→ **Activity**
Write the next part of the Sec. 706 text on preventing unlawful employment practices, starting after its last sentence.

PREVENTION OF UNLAWFUL EMPLOYMENT PRACTICES SEC. 706. (a) Whenever it is charged in writing under oath by a person claiming to be aggrieved, or a written charge has been filed by a member of the Commission where he has reasonable cause to believe a violation of this title has occurred (and such charge sets forth the facts upon which it is based) that an employer, employment agency, or labor organization has engaged in an unlawful employment practice, the Commission shall furnish such employer, employment agency, or labor organization (hereinafter referred to as the "respondent") with a copy of such charge and shall make an investigation of such charge, provided that such charge shall not be made public by the Commission. If the Commission shall determine, after such investigation, that there is reasonable cause to believe that the charge is true, the Commission shall endeavor to eliminate any such alleged unlawful employment practice by informal methods of conference, conciliation, and persuasion. Nothing said or done during and as a part of such endeavors may be made public by the Commission without the written consent of the parties, or used as evidence in a subsequent proceeding. Any officer or employee of the Commission, who shall make public in any manner whatever any information in violation of this subsection shall be deemed guilty of a misdemeanor and upon conviction thereof shall be fined not more than $1,000 or imprisoned not more than one year.

(b) In the case of an alleged unlawful employment practice occurring in a State, or political subdivision of a State, which has a State or local law prohibiting the unlawful employment practice alleged and establishing or authorizing a State or local authority to grant or seek relief from such practice or to institute criminal proceedings with respect thereto upon receiving notice thereof, no charge may be filed under subsection (a) by the person aggrieved before the expiration of sixty days after proceedings have been commenced under the State or local law, unless such proceedings have been earlier terminated, provided that such sixty-day period shall be extended to one hundred and twenty days during the first year after the effective date of such State or local law. If any requirement for the commencement of such proceedings is imposed by a State or local authority other than a requirement of the filing of a written and signed statement of the facts upon which the proceeding is based, the proceeding shall be deemed to have been commenced for the purposes of this subsection at the time such statement is sent by registered mail to the appropriate State or local authority.

→ **Entries supplied**
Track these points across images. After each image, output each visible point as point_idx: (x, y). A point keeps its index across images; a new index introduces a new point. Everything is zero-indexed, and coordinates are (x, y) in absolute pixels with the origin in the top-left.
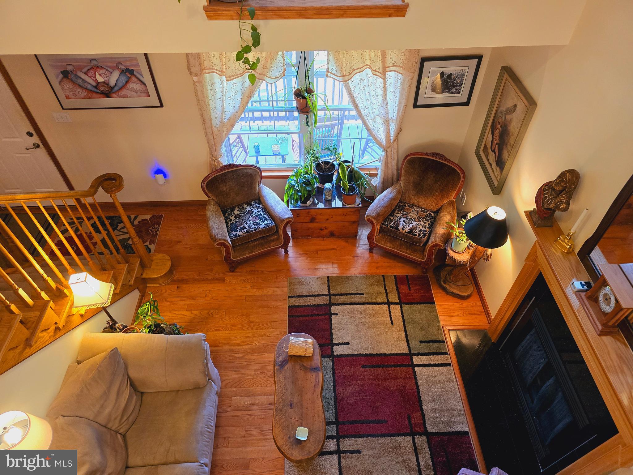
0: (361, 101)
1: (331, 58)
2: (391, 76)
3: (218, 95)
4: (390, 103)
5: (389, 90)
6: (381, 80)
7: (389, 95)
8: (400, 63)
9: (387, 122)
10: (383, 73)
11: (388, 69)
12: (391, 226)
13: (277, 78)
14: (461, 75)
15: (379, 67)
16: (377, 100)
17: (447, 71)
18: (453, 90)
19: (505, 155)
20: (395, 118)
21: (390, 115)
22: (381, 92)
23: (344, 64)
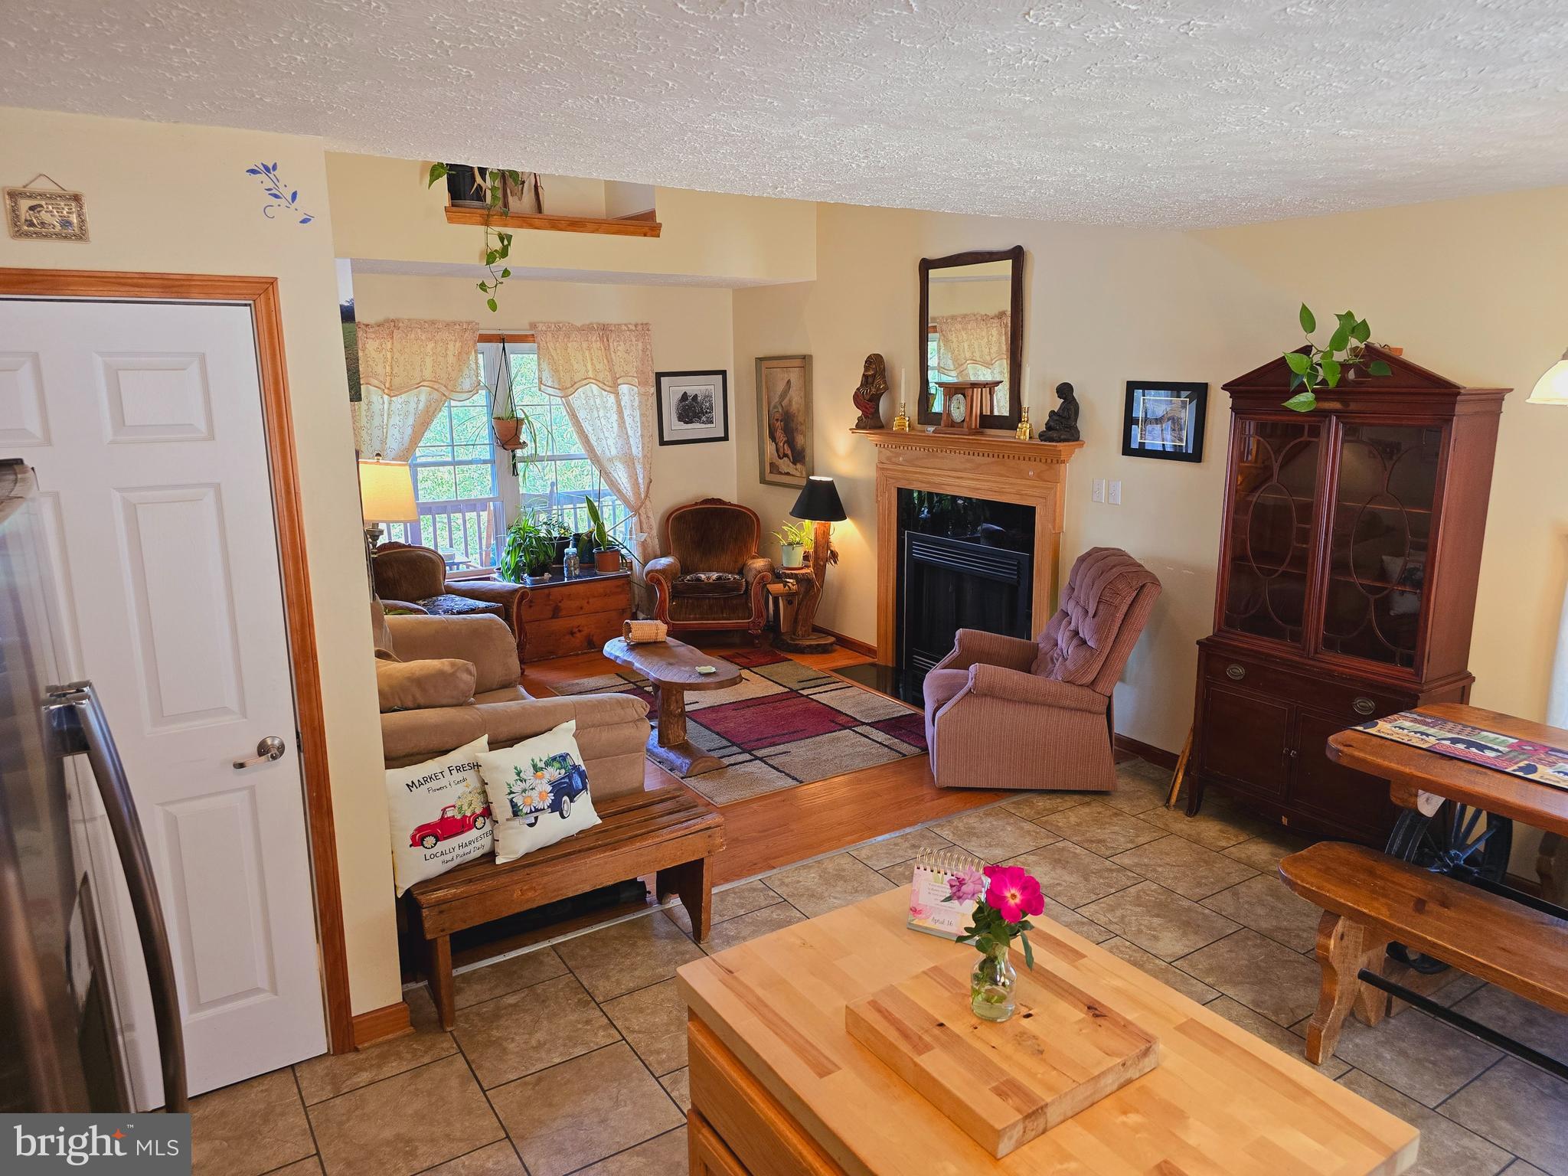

→ **Solved exercise**
(c) In the case of any charge filed by a member of the Commission alleging an unlawful employment practice occurring in a State or political subdivision of a State, which has a State or local law prohibiting the practice alleged and establishing or authorizing a State or local authority to grant or seek relief from such practice or to institute criminal proceedings with respect thereto upon receiving notice thereof, the Commission shall, before taking any action with respect to such charge, notify the appropriate State or local officials and, upon request, afford them a reasonable time, but not less than sixty days (provided that such sixty-day period shall be extended to one hundred and twenty days during the first year after the effective day of such State or local law), unless a shorter period is requested, to act under such State or local law to remedy the practice alleged.

(d) A charge under subsection (a) shall be filed within ninety days after the alleged unlawful employment practice occurred, except that in the case of an unlawful employment practice with respect to which the person aggrieved has followed the procedure set out in subsection (b), such charge shall be filed by the person aggrieved within two hundred and ten days after the alleged unlawful employment practice occurred, or within thirty days after receiving notice that the State or local agency has terminated the proceedings under the State or local, law, whichever is earlier, and a copy of such charge shall be filed by the Commission with the State or local agency.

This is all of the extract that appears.